*** Source text ***
By Joe Chapman, Herald staff writer

They say you are what you eat and the shoes tell the man.

But how about mailboxes as a personality barometer?

If it's just a plain ol' aluminum-looking thing or a standard black box with a flip-up lid, well, that probably doesn't say much. But throughout the Tri-Cities, there are a number of homes where the mailboxes are to the surrounding neighborhoods what Oz was to Kansas.

And apparently, such creative, colorful things can be a clue to the person living there.

Take the mailbox at the home of Ray Rose on Agate Street in Pasco. The mailbox is wooden and painted and looks like a basset hound, complete with a red tongue, four legs and a tail sticking up in the back.

"I just love dogs," said Rose, 75.

Go up to his front porch, and you'll see that the mailbox isn't the only expression of his affection for dogs. A sign by the door proclaims: "Cockers on duty." Ring the doorbell, and two enthusiastic spaniels named Tucker and Ashley appear in the window with some friendly barking.

He bought the basset hound mailbox for $10 about seven months ago from a street vendor who had a variety of them in his pickup.

"I brought it home and put it up there, and I've had a lot of people stop and look at it," Rose said.

In front of Ray Langaas's home on West 26th Avenue in Kennewick, a John Deere tractor receives the mail -- not that he played a role in selecting it.
***
* **Request 1**: Translate the sentence "But how about mailboxes as a personality barometer?" from the mailbox article into Spanish.
The mailbox article and the records have no connection to each other.
*** Records for processing ***
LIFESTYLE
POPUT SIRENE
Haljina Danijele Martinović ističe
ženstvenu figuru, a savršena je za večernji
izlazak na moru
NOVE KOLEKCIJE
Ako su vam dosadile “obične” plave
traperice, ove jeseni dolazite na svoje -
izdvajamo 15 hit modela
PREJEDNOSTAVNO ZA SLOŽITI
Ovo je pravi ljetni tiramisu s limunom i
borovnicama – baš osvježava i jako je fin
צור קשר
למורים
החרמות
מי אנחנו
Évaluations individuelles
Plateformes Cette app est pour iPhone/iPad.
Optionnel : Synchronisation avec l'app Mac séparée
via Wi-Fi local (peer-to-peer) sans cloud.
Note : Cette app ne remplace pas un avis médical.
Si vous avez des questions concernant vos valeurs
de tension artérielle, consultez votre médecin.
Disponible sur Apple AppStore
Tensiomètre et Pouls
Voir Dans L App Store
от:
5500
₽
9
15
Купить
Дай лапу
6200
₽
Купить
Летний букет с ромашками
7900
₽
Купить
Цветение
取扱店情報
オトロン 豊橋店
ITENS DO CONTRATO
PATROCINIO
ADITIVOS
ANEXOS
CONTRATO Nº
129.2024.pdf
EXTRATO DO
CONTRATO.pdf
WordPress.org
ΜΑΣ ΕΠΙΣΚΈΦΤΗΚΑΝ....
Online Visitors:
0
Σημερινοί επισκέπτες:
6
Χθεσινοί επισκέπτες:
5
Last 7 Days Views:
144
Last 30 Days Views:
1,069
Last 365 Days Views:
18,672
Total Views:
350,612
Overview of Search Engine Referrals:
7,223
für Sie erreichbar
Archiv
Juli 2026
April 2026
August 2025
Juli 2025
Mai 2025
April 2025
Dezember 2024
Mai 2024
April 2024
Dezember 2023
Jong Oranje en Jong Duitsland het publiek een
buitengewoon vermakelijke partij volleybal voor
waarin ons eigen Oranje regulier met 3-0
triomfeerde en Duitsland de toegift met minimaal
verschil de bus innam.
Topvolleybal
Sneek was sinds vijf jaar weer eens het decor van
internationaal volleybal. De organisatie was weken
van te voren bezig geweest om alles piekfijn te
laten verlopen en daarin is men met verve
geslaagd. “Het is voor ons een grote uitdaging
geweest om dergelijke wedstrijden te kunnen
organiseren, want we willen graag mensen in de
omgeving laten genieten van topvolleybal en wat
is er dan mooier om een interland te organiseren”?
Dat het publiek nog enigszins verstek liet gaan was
***
* **Request 2**: Pull out each line of the records that contains the word "επισκέπτες".

* **Written solution 1**: ¿Pero qué tal los buzones como barómetro de la personalidad?

* **Written solution 2**:
Σημερινοί επισκέπτες:
Χθεσινοί επισκέπτες:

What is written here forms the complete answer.